L’équipe du Nigeria en déplacement ce week-end à Alarobia, a fait match nul face à Madagascar (0-0). Malmenée par des Malgaches impétueux et sans complexes, les Super Eagles s’en sortent bien.


Le scorpion est coriace comme chacun sait. Et les Super Eagles nigérians, archi favoris de la rencontre comptant pour les éliminatoires de la Coupe d’Afrique des nations de football 2002 (CAN) se sont brisés les serres sur une défense malgache qui a fait honneur à son animal fétiche.

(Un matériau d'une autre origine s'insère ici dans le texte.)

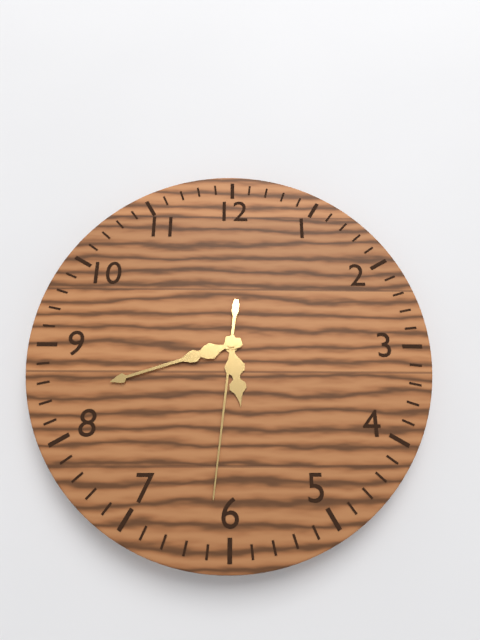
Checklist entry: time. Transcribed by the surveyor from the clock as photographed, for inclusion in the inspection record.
5:42:31
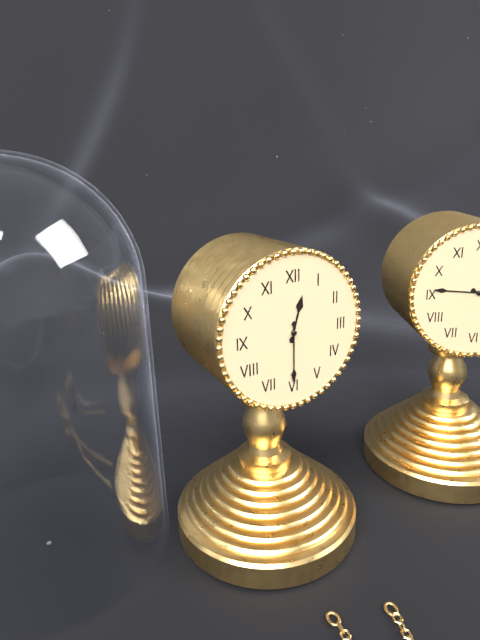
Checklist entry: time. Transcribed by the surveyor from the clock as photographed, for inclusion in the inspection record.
12:30
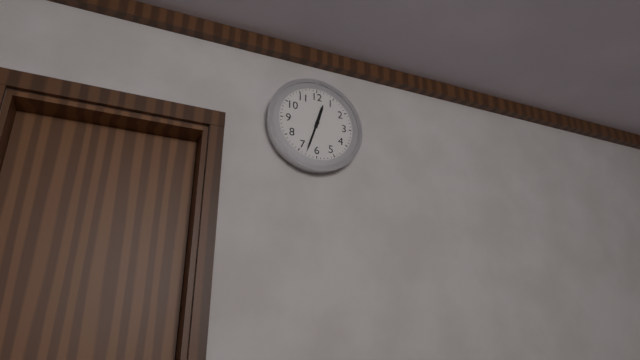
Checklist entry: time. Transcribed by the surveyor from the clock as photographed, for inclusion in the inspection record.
12:33
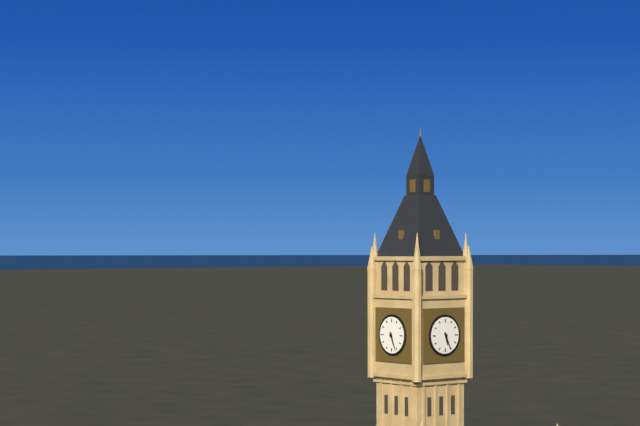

Marqué à la culotte le très élégant buteur des verts, Babangida, a été incapable d’exprimer ses talents. Sur le terrain d’Alarobia (Madagascar), l’équipe nigériane a dû aussi subir les foudres d’une attaque malgache survoltée, imprimant un rythme fou au match. A la dixième minute une tête de Menakely faillit trouver le chemin des filets. C’était sans compter le plongeon désespéré du gardien des Super Eagles, Murphy Akanjy, tout heureux de se trouver sur la trajectoire du ballon.

Attaque paralysée

Le Nigeria doit décidément une fière chandelle à son gardien. C’est lui encore qui a sauvé son équipe en détournant in extremis une frappe instantanée de Natal à la 47e minute. Tétanisée par les coups de dard d’une défense malgache intraitable, l’attaque nigériane s’est montrée maladroite, incapable de concrétiser les maigres occasions qui s’offraient à elle. Ainsi de Benedict Akwuegbu, absent sur un centre impeccable de Babagida qui aurait pu changer la physionomie du match.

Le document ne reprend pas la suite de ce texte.